#### EXERCISE
Copy out the lines below that hold the word "especial".

#### GIVEN DATA
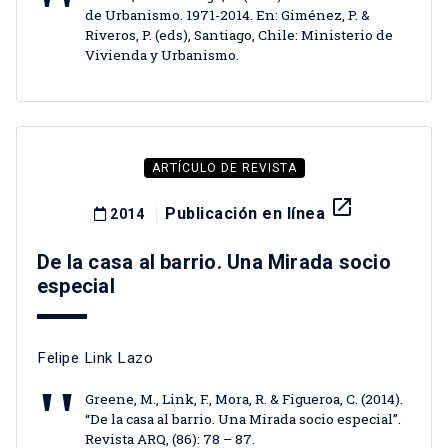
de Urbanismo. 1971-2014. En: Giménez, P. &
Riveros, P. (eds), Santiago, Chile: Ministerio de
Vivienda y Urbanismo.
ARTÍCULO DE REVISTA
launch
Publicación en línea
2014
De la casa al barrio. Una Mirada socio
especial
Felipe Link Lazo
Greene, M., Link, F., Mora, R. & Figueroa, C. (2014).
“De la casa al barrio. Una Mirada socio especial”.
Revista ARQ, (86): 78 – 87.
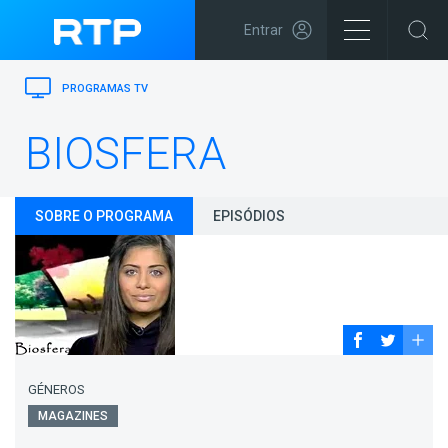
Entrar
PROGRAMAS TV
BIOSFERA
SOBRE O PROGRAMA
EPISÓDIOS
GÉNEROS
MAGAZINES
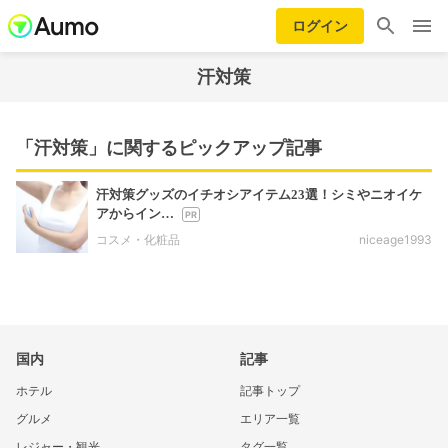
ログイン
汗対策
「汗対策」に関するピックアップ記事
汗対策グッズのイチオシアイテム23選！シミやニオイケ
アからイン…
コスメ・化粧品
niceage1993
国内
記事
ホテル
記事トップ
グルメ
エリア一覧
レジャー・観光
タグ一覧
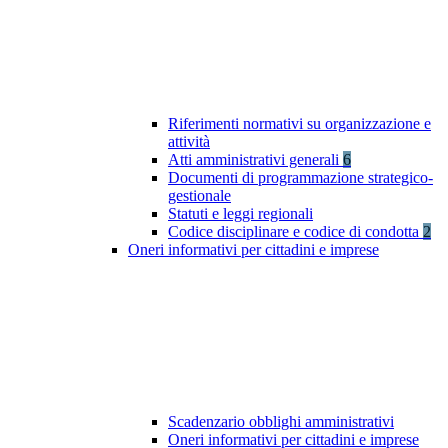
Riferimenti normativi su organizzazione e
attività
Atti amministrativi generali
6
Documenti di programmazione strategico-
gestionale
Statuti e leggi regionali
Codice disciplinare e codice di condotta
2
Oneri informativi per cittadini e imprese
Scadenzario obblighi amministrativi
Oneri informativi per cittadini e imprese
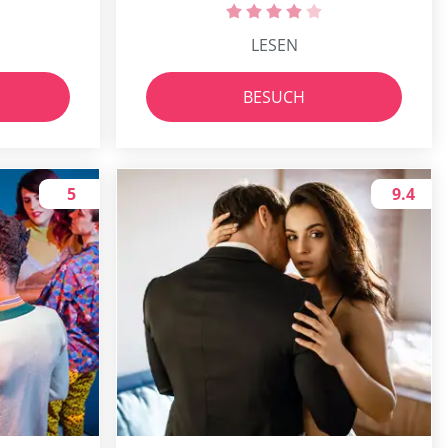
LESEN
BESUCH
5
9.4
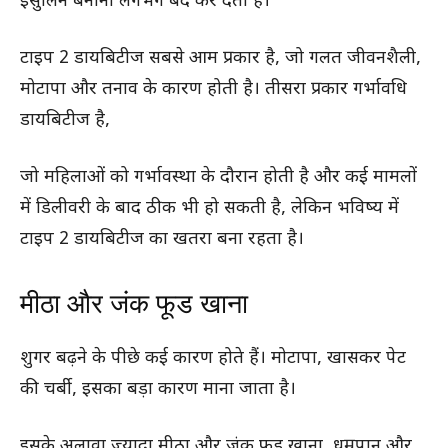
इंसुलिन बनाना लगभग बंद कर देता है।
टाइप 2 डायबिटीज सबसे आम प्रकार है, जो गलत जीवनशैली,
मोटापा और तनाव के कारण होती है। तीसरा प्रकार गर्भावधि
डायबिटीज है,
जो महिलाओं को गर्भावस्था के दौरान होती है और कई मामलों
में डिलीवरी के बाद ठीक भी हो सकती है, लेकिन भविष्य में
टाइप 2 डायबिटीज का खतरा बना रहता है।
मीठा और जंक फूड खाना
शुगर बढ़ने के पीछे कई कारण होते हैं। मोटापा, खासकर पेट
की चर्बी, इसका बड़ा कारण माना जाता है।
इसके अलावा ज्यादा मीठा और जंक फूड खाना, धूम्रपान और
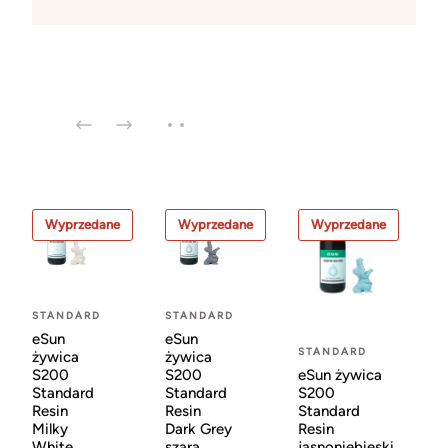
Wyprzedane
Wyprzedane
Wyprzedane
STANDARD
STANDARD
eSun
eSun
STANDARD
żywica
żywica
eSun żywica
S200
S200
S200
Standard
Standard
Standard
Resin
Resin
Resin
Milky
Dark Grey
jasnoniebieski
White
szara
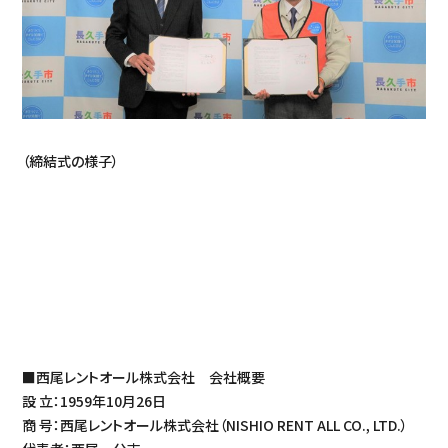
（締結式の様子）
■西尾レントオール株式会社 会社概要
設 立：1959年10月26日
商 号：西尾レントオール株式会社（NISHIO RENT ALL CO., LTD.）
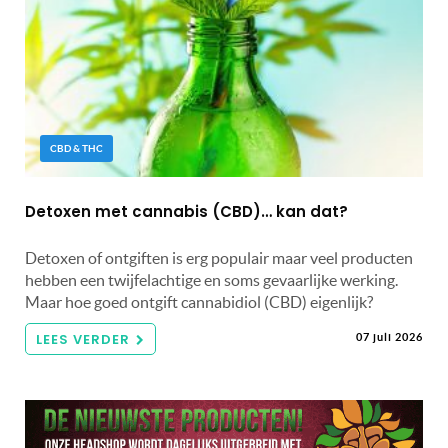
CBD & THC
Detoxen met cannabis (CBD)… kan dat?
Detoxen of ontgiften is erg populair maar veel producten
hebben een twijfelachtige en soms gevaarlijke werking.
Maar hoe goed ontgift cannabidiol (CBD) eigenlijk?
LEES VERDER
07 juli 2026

---

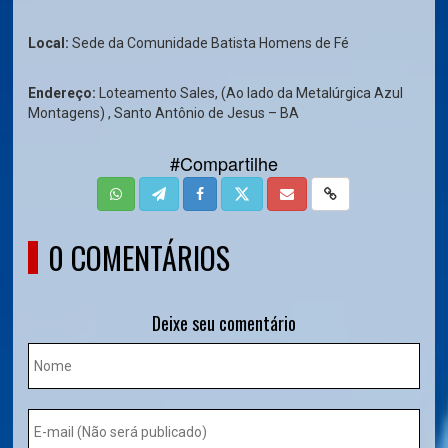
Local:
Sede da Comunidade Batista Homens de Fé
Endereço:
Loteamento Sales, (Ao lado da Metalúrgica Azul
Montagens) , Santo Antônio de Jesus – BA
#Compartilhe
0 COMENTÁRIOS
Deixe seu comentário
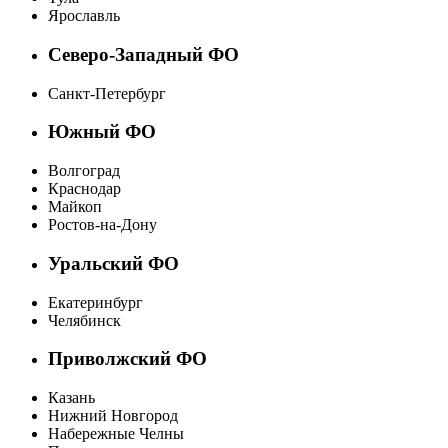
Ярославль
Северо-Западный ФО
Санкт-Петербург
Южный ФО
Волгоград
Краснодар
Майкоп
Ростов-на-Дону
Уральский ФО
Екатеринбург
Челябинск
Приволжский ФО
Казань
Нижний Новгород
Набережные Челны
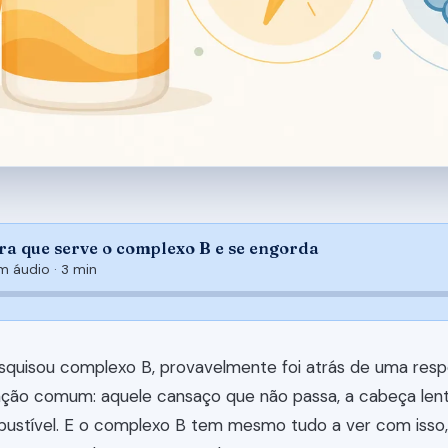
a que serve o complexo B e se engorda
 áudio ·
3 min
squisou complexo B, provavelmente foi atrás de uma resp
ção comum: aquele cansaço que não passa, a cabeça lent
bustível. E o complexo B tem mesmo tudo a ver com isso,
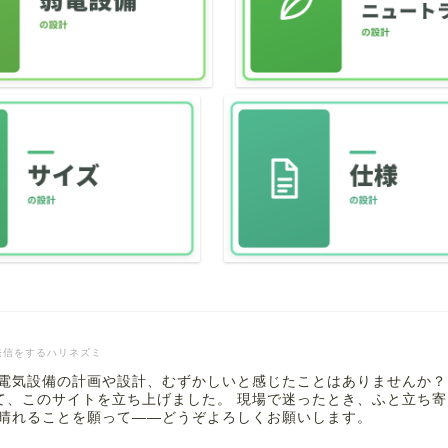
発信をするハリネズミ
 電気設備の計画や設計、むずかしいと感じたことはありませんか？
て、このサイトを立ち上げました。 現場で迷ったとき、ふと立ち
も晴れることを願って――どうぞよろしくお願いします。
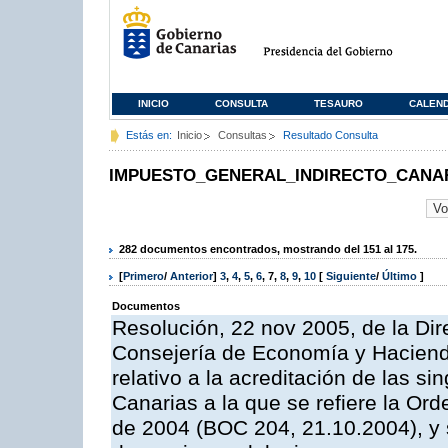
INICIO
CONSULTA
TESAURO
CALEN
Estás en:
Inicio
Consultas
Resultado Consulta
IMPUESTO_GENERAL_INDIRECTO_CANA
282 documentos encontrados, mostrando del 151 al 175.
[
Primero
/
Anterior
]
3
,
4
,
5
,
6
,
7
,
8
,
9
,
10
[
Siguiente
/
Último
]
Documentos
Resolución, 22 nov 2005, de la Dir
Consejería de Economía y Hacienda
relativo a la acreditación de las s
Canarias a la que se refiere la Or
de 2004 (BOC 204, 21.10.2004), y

#### EXERCISE OUTPUT
especial
“De la casa al barrio. Una Mirada socio especial”.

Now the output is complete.